### SOURCE DOCUMENT
ORDER BY Clause

The ORDER BY clause reorders the sequence of rows it receives as input. The relative order between any two input rows is determined by evaluating, for each row, the expressions listed in the ORDER BY clause and comparing the resulting values, taking into account the sort_spec associated with each ORDER BY expression.

Syntax

orderby_clause ::= ORDER BY 
   expression sort_spec 
   ("," expression sort_spec)*

sort_spec ::= [ASC|DESC] [NULLS (FIRST|LAST)]

Semantics

Each ordering expression must return at most one atomic value. If an ordering expression returns an empty sequence, the special value EMPTY is used as the returned value. If the SELECT expression includes GROUP BY as well, then the expressions in the ORDER BY must be the grouping expressions (in the GROUP BY clause, if any), or aggregate functions, or expressions that are built on top of grouping expression and/or aggregate functions.

sort_spec : A sort_spec specifies the "direction" of the sort (ascending or descending) and how to compare the special values NULL, JNULL, and EMPTY with the non-special values.
  • If NULLS LAST is specified, the special values will appear after all the non-special values.
  • If NULLS FIRST is specified, the special values will appear before all the non-special values.
The relative ordering among the 3 special values themselves is fixed:
  • if the direction is ASC, the ordering is EMPTY < JNULL < NULL;
  • otherwise the ordering is reversed.
Notice that in the grammar, sort_specs are optional.

### SOURCE MATERIAL
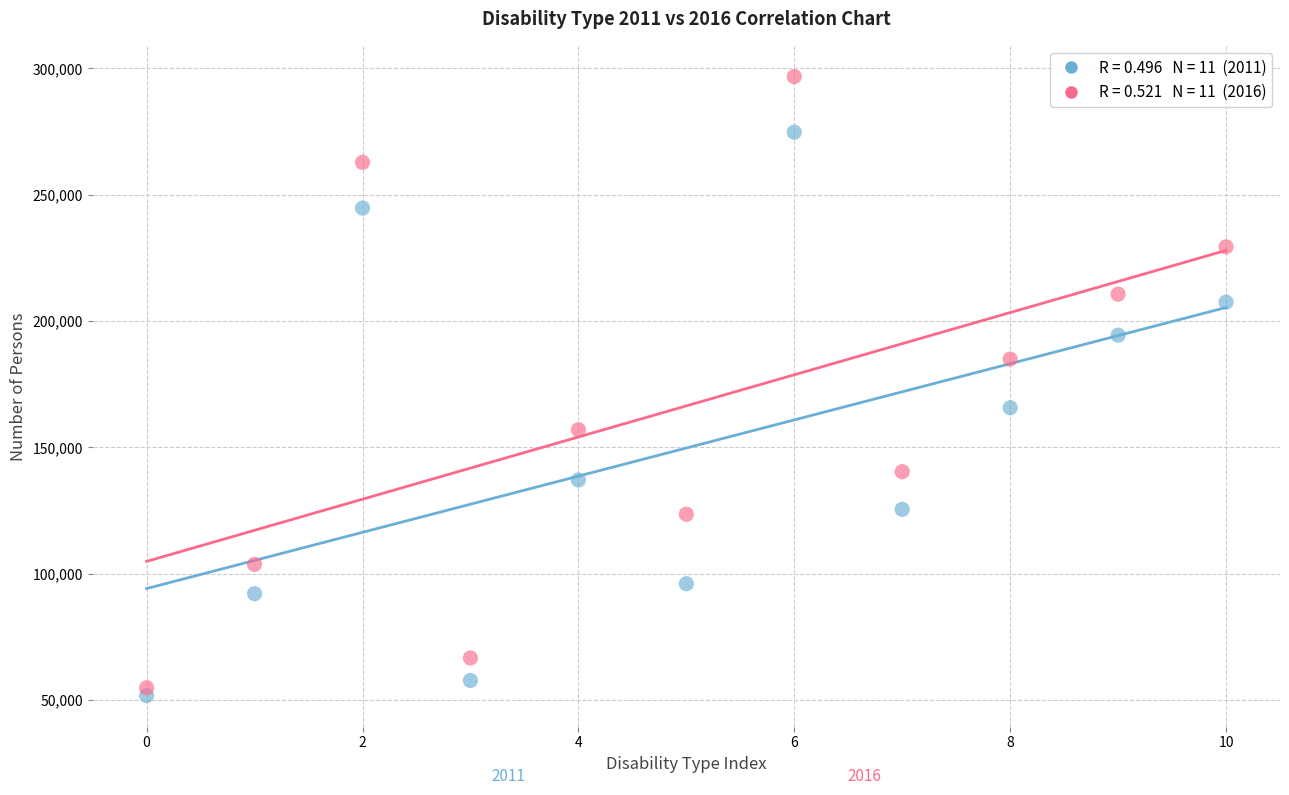

Across all data points, what is the range of Y values (max minus min)?

245065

### PROBLEMS TO SOLVE
• A. Can you write out everything in the ORDER BY clause documentation from "sort_spec : A" down to "before all the non-special values."?
• B. Continue the ORDER BY clause documentation from the point where it stops.

### ANSWERS BY ITEM NUMBER
• A.
sort_spec : A sort_spec specifies the "direction" of the sort (ascending or descending) and how to compare the special values NULL, JNULL, and EMPTY with the non-special values.
  • If NULLS LAST is specified, the special values will appear after all the non-special values.
  • If NULLS FIRST is specified, the special values will appear before all the non-special values.

• B.
  • If no sort_spec is given, the default is ASC order and NULLS LAST.
  • If only the sort order is specified, then NULLS LAST is used if the order is ASC, otherwise NULLS FIRST.
  • If the sort order is not specified, ASC is used.
Taking into account the above rules, the relative order between any two input rows is determined as follows. Let N be the number of order-by expressions and let Vi1, Vi2, … ViN be the atomic values (including EMPTY) returned by evaluating these expressions, from left to right, on a row Ri. Two rows Ri, Rj are considered equal if Vik is equal to Vjk for each k in 1, 2, …, N. In this context, NULLs are considered to be equal only to themselves. Otherwise, Ri is considered less than Rj if there is a pair Vim, Vjm such that:
  • m is 1, or Vik is equal to Vjk for each k in 1, 2, …, (m-1), and
  • Vim is not equal to Vjm, and
  • the m-th sort_spec specifies ascending order and Vim is less than Vjm, or
  • the m-th sort_spec specifies descending order and Vim is greater than Vjm

In the above rules, comparison of any two values Vik and Vjk, when neither of them is special and they are comparable to each other, is done according to the rules of the value-comparison operators defined in the Value Comparison Operators section.

If Vik and Vjk do not have comparable types (which, for example, - can arise when sorting by json fields), the following rule applies:
  • If the direction is ASC, the ordering is numeric items < timestamps < strings and enums < booleans.
  • Otherwise the ordering is reversed.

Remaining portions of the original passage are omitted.